▸ **YOUR INSTRUCTIONS**:
Put the lines below into a JSON list of strings, one string per line, leaving out any blank lines.

▸ **TASK INPUTS**:
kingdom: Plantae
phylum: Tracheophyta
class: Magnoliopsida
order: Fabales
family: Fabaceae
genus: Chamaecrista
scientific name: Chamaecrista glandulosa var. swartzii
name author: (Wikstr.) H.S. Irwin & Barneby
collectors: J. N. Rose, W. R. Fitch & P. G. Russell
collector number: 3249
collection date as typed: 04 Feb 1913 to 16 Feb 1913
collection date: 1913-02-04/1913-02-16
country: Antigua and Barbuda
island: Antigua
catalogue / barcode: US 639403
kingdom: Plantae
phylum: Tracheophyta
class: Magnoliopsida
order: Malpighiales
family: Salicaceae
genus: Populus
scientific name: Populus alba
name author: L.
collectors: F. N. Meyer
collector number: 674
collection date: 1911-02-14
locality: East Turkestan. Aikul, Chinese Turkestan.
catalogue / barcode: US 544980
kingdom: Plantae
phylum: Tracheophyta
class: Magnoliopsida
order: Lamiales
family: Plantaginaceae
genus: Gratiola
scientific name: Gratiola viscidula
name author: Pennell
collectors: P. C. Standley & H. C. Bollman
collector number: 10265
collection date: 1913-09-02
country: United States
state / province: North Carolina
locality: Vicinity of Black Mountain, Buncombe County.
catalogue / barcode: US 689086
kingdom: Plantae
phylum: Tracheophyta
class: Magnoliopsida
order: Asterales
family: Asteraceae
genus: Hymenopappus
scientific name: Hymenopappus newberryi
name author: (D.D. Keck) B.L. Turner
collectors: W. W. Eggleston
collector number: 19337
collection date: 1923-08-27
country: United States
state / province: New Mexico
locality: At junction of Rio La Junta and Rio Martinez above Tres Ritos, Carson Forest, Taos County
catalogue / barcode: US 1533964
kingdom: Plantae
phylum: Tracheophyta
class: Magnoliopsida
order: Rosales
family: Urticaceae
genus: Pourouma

▸ **FINISHED EXERCISE**:
[
  "kingdom: Plantae",
  "phylum: Tracheophyta",
  "class: Magnoliopsida",
  "order: Fabales",
  "family: Fabaceae",
  "genus: Chamaecrista",
  "scientific name: Chamaecrista glandulosa var. swartzii",
  "name author: (Wikstr.) H.S. Irwin & Barneby",
  "collectors: J. N. Rose, W. R. Fitch & P. G. Russell",
  "collector number: 3249",
  "collection date as typed: 04 Feb 1913 to 16 Feb 1913",
  "collection date: 1913-02-04/1913-02-16",
  "country: Antigua and Barbuda",
  "island: Antigua",
  "catalogue / barcode: US 639403",
  "kingdom: Plantae",
  "phylum: Tracheophyta",
  "class: Magnoliopsida",
  "order: Malpighiales",
  "family: Salicaceae",
  "genus: Populus",
  "scientific name: Populus alba",
  "name author: L.",
  "collectors: F. N. Meyer",
  "collector number: 674",
  "collection date: 1911-02-14",
  "locality: East Turkestan. Aikul, Chinese Turkestan.",
  "catalogue / barcode: US 544980",
  "kingdom: Plantae",
  "phylum: Tracheophyta",
  "class: Magnoliopsida",
  "order: Lamiales",
  "family: Plantaginaceae",
  "genus: Gratiola",
  "scientific name: Gratiola viscidula",
  "name author: Pennell",
  "collectors: P. C. Standley & H. C. Bollman",
  "collector number: 10265",
  "collection date: 1913-09-02",
  "country: United States",
  "state / province: North Carolina",
  "locality: Vicinity of Black Mountain, Buncombe County.",
  "catalogue / barcode: US 689086",
  "kingdom: Plantae",
  "phylum: Tracheophyta",
  "class: Magnoliopsida",
  "order: Asterales",
  "family: Asteraceae",
  "genus: Hymenopappus",
  "scientific name: Hymenopappus newberryi",
  "name author: (D.D. Keck) B.L. Turner",
  "collectors: W. W. Eggleston",
  "collector number: 19337",
  "collection date: 1923-08-27",
  "country: United States",
  "state / province: New Mexico",
  "locality: At junction of Rio La Junta and Rio Martinez above Tres Ritos, Carson Forest, Taos County",
  "catalogue / barcode: US 1533964",
  "kingdom: Plantae",
  "phylum: Tracheophyta",
  "class: Magnoliopsida",
  "order: Rosales",
  "family: Urticaceae",
  "genus: Pourouma"
]